-- AIM OF THE EXERCISE --
Whenever a line of the entries below holds the string "lines", copy that line and return it.

-- DATA SHOWN --
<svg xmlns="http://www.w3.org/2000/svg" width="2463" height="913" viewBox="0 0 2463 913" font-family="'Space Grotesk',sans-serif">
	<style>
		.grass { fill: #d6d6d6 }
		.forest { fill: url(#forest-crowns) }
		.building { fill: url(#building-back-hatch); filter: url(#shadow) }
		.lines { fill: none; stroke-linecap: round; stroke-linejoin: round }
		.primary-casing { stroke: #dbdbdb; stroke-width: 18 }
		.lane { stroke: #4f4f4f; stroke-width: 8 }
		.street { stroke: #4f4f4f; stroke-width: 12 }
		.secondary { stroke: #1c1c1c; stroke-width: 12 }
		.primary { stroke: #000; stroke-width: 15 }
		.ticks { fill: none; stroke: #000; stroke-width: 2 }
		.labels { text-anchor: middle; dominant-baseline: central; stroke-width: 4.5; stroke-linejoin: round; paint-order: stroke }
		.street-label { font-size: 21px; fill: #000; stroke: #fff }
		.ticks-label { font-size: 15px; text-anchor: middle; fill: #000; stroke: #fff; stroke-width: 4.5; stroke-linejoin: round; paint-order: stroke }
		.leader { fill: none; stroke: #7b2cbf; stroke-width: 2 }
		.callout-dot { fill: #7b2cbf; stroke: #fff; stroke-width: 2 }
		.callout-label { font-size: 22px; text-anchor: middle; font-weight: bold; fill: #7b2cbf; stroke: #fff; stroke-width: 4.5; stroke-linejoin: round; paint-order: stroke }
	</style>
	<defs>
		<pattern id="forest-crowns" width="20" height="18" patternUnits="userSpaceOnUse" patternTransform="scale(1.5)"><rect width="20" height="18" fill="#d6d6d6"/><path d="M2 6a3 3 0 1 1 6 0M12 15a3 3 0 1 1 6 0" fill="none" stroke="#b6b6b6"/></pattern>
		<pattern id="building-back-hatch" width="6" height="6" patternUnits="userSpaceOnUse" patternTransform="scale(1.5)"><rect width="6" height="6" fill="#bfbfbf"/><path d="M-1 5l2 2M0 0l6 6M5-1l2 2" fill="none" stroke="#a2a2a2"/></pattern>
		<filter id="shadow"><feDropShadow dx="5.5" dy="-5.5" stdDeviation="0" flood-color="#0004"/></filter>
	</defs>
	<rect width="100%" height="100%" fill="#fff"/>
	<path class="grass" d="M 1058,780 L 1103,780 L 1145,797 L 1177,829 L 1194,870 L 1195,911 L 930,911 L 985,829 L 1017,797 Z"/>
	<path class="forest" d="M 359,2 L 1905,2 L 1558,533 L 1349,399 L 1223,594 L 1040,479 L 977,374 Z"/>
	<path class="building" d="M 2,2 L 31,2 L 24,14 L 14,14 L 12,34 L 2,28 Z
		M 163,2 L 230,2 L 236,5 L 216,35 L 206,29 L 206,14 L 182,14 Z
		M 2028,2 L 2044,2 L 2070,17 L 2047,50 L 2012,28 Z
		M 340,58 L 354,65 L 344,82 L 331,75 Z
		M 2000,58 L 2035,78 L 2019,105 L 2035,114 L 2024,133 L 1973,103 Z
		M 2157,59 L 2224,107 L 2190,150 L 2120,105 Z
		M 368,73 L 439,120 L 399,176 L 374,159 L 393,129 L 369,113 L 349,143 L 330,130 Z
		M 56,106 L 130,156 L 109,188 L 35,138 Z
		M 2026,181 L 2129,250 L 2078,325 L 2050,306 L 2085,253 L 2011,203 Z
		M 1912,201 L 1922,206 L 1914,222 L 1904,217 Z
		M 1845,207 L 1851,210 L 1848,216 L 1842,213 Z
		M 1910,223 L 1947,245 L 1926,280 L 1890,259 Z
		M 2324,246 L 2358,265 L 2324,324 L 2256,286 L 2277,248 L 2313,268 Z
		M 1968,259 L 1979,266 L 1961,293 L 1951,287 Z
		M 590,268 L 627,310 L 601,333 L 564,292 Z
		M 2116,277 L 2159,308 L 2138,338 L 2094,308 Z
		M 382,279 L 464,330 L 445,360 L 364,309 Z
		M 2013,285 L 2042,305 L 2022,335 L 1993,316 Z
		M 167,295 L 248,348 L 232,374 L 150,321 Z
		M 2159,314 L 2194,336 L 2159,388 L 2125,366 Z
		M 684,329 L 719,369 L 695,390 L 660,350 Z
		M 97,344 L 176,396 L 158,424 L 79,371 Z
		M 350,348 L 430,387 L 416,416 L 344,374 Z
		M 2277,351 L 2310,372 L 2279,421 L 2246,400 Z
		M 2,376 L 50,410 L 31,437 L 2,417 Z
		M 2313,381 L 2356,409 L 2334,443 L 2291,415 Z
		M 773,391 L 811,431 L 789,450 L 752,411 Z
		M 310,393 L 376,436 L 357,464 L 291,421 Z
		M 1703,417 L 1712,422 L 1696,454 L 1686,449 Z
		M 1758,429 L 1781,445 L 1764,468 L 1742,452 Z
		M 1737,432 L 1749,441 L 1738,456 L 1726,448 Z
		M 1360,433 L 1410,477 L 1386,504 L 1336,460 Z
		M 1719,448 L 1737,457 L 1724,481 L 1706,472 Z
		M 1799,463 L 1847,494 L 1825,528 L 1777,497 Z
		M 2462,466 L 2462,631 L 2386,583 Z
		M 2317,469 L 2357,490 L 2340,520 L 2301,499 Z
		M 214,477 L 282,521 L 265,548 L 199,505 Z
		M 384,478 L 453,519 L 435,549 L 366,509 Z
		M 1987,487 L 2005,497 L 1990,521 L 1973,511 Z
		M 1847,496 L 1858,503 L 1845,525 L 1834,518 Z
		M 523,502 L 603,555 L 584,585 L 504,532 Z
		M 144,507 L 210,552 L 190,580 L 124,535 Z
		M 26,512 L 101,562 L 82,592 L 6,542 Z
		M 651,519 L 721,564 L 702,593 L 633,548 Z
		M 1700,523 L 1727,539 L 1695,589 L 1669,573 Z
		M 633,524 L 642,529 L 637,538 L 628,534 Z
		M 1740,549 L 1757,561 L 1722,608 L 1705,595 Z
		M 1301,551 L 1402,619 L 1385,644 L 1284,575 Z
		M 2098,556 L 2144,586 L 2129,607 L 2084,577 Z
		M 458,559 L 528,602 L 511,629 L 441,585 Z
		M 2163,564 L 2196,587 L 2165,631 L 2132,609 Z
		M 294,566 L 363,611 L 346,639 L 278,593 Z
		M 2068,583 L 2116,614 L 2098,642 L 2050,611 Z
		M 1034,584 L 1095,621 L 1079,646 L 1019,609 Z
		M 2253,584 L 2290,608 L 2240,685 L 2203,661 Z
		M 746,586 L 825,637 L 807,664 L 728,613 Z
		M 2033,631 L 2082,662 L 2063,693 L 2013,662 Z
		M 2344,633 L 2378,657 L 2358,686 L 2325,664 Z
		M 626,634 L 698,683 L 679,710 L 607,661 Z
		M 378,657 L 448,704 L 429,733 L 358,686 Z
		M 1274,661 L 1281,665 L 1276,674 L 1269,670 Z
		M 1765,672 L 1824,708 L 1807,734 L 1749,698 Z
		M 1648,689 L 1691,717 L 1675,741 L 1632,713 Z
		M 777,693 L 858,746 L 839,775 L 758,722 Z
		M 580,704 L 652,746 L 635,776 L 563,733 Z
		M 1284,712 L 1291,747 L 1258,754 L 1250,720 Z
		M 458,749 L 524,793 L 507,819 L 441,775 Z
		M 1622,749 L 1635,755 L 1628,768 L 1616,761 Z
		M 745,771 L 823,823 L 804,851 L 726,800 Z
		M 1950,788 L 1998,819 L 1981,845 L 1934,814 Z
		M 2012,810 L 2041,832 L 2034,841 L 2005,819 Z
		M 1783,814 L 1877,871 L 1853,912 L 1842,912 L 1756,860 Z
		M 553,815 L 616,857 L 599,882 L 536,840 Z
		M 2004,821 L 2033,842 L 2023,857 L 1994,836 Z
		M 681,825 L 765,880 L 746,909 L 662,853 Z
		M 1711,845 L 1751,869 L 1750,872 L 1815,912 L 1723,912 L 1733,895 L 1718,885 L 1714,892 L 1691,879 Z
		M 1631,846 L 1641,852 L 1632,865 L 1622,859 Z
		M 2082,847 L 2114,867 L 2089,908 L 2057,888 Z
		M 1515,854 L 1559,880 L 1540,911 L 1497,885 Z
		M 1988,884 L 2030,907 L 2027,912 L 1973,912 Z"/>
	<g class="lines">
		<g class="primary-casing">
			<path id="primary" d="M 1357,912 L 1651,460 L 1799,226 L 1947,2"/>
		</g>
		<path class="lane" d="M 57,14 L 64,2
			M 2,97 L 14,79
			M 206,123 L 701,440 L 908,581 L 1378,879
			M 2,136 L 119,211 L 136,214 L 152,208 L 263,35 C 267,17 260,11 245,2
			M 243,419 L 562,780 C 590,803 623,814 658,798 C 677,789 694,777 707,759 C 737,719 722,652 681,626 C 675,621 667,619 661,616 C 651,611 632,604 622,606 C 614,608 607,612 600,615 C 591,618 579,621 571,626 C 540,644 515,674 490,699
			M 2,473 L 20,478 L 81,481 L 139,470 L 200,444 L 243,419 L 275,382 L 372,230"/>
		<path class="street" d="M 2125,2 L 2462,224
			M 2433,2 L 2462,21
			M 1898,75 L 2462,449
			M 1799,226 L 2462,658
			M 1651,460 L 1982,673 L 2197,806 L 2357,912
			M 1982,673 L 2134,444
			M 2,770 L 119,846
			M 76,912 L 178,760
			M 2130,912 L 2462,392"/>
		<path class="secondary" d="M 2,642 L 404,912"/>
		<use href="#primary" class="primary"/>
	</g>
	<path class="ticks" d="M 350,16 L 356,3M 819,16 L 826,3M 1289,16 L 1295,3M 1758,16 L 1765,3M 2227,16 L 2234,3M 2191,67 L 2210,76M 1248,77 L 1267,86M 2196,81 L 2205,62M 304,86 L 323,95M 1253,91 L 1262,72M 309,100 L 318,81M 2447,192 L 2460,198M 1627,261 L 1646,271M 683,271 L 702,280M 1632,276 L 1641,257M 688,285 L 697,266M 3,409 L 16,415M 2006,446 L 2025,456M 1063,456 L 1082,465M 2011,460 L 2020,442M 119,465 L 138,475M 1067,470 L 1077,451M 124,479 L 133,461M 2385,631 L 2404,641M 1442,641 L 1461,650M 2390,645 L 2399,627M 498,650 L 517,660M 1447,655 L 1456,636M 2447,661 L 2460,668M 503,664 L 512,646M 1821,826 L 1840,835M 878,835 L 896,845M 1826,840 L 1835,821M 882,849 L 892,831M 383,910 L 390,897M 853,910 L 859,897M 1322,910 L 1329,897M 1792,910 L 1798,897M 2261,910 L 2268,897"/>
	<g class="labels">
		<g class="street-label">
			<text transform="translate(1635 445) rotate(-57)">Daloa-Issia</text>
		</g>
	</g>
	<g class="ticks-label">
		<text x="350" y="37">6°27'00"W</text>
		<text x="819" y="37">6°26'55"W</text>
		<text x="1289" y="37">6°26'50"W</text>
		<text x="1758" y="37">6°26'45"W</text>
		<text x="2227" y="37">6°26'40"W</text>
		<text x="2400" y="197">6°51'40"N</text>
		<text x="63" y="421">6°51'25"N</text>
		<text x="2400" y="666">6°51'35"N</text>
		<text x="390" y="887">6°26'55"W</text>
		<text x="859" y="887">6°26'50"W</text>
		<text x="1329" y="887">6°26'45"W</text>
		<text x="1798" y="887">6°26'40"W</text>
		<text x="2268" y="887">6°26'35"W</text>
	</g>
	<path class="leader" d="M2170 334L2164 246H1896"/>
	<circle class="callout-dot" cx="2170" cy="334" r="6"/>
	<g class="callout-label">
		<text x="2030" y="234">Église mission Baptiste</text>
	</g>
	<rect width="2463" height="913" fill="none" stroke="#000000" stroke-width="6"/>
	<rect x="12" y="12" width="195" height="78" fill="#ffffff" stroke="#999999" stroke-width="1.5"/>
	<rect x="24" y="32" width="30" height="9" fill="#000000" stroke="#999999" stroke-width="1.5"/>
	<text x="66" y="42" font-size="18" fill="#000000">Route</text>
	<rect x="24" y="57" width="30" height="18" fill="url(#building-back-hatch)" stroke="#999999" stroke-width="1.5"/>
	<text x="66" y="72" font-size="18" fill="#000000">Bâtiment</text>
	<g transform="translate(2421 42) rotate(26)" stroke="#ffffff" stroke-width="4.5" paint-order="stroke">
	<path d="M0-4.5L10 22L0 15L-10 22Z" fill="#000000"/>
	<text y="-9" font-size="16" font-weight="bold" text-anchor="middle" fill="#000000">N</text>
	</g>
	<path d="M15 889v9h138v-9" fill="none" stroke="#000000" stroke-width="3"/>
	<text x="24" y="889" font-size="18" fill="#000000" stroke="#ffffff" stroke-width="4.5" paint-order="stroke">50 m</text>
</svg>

-- RESPONSE --
		.lines { fill: none; stroke-linecap: round; stroke-linejoin: round }
	<g class="lines">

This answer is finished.